TASK OBJECTIVE: Every record is to be copied unchanged, except that its pictures are removed.

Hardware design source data
____
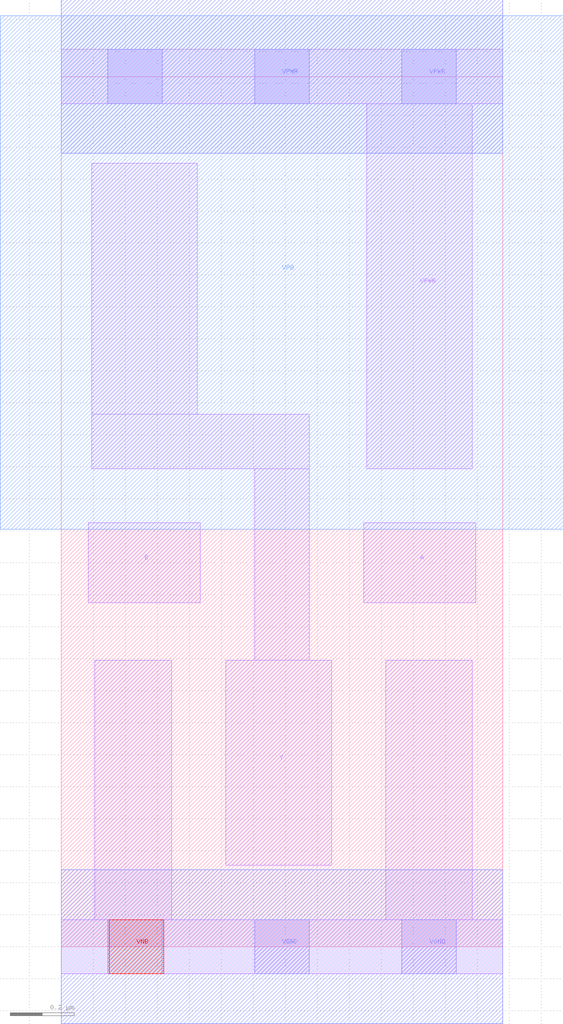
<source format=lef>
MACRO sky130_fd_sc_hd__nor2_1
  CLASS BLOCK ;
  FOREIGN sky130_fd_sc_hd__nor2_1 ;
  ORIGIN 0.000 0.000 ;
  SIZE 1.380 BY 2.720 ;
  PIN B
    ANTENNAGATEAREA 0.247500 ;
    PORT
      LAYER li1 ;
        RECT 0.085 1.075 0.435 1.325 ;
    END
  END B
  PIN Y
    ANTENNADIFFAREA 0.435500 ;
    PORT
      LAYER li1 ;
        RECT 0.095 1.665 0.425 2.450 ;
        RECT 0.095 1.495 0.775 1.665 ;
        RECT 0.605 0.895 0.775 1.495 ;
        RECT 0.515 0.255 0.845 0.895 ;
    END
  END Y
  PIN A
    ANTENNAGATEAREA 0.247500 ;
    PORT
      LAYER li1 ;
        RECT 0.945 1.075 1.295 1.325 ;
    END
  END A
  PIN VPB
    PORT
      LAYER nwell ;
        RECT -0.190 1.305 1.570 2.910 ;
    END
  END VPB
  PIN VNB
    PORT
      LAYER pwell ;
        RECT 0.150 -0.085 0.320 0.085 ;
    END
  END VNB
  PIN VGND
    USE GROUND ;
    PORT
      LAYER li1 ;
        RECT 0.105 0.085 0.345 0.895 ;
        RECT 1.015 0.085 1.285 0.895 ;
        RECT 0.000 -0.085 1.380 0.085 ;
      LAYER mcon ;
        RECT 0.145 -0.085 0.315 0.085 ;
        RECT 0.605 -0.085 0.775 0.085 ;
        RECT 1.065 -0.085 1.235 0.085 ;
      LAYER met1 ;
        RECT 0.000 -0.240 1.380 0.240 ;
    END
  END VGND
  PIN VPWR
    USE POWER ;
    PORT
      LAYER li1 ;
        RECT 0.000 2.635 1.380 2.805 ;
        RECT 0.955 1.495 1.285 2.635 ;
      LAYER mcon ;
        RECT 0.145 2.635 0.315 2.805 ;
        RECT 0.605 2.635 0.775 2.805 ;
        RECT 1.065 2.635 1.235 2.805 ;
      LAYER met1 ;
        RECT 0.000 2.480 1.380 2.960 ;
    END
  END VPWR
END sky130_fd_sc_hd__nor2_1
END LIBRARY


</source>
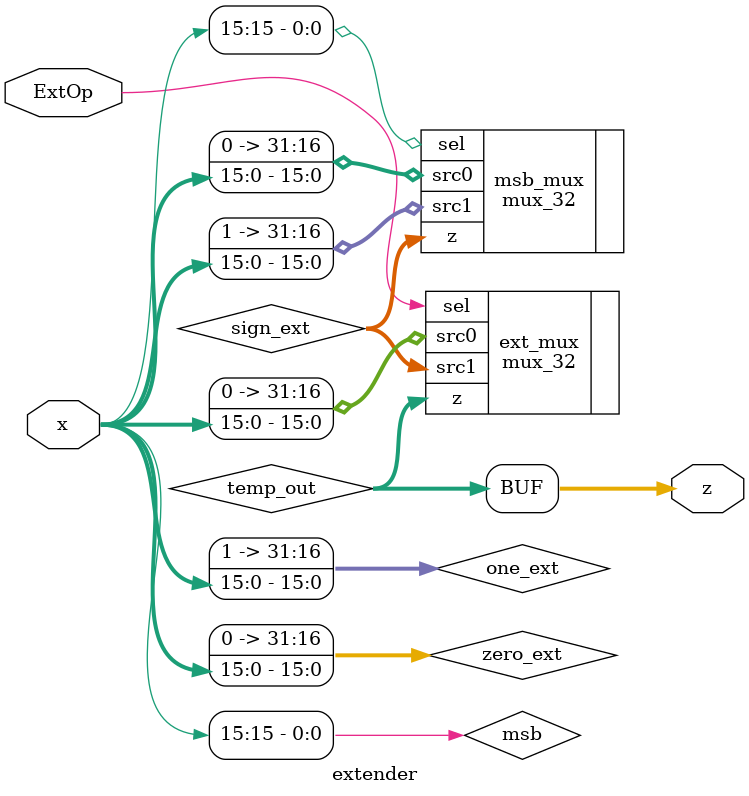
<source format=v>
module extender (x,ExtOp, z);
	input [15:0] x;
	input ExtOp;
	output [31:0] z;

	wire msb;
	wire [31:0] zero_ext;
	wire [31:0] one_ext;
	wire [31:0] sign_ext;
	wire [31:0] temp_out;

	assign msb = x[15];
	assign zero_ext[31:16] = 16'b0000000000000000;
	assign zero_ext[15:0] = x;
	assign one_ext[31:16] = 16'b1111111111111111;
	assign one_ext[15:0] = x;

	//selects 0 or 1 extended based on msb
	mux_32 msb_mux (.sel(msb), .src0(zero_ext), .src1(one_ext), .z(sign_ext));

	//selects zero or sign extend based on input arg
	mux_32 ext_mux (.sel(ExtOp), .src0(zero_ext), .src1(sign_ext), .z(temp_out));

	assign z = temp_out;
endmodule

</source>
____
WRITTEN SOLUTION:
<source format=lef>
MACRO sky130_fd_sc_hd__nor2_1
  CLASS BLOCK ;
  FOREIGN sky130_fd_sc_hd__nor2_1 ;
  ORIGIN 0.000 0.000 ;
  SIZE 1.380 BY 2.720 ;
  PIN B
    ANTENNAGATEAREA 0.247500 ;
    PORT
      LAYER li1 ;
        RECT 0.085 1.075 0.435 1.325 ;
    END
  END B
  PIN Y
    ANTENNADIFFAREA 0.435500 ;
    PORT
      LAYER li1 ;
        RECT 0.095 1.665 0.425 2.450 ;
        RECT 0.095 1.495 0.775 1.665 ;
        RECT 0.605 0.895 0.775 1.495 ;
        RECT 0.515 0.255 0.845 0.895 ;
    END
  END Y
  PIN A
    ANTENNAGATEAREA 0.247500 ;
    PORT
      LAYER li1 ;
        RECT 0.945 1.075 1.295 1.325 ;
    END
  END A
  PIN VPB
    PORT
      LAYER nwell ;
        RECT -0.190 1.305 1.570 2.910 ;
    END
  END VPB
  PIN VNB
    PORT
      LAYER pwell ;
        RECT 0.150 -0.085 0.320 0.085 ;
    END
  END VNB
  PIN VGND
    USE GROUND ;
    PORT
      LAYER li1 ;
        RECT 0.105 0.085 0.345 0.895 ;
        RECT 1.015 0.085 1.285 0.895 ;
        RECT 0.000 -0.085 1.380 0.085 ;
      LAYER mcon ;
        RECT 0.145 -0.085 0.315 0.085 ;
        RECT 0.605 -0.085 0.775 0.085 ;
        RECT 1.065 -0.085 1.235 0.085 ;
      LAYER met1 ;
        RECT 0.000 -0.240 1.380 0.240 ;
    END
  END VGND
  PIN VPWR
    USE POWER ;
    PORT
      LAYER li1 ;
        RECT 0.000 2.635 1.380 2.805 ;
        RECT 0.955 1.495 1.285 2.635 ;
      LAYER mcon ;
        RECT 0.145 2.635 0.315 2.805 ;
        RECT 0.605 2.635 0.775 2.805 ;
        RECT 1.065 2.635 1.235 2.805 ;
      LAYER met1 ;
        RECT 0.000 2.480 1.380 2.960 ;
    END
  END VPWR
END sky130_fd_sc_hd__nor2_1
END LIBRARY


</source>
<source format=v>
module extender (x,ExtOp, z);
	input [15:0] x;
	input ExtOp;
	output [31:0] z;

	wire msb;
	wire [31:0] zero_ext;
	wire [31:0] one_ext;
	wire [31:0] sign_ext;
	wire [31:0] temp_out;

	assign msb = x[15];
	assign zero_ext[31:16] = 16'b0000000000000000;
	assign zero_ext[15:0] = x;
	assign one_ext[31:16] = 16'b1111111111111111;
	assign one_ext[15:0] = x;

	//selects 0 or 1 extended based on msb
	mux_32 msb_mux (.sel(msb), .src0(zero_ext), .src1(one_ext), .z(sign_ext));

	//selects zero or sign extend based on input arg
	mux_32 ext_mux (.sel(ExtOp), .src0(zero_ext), .src1(sign_ext), .z(temp_out));

	assign z = temp_out;
endmodule

</source>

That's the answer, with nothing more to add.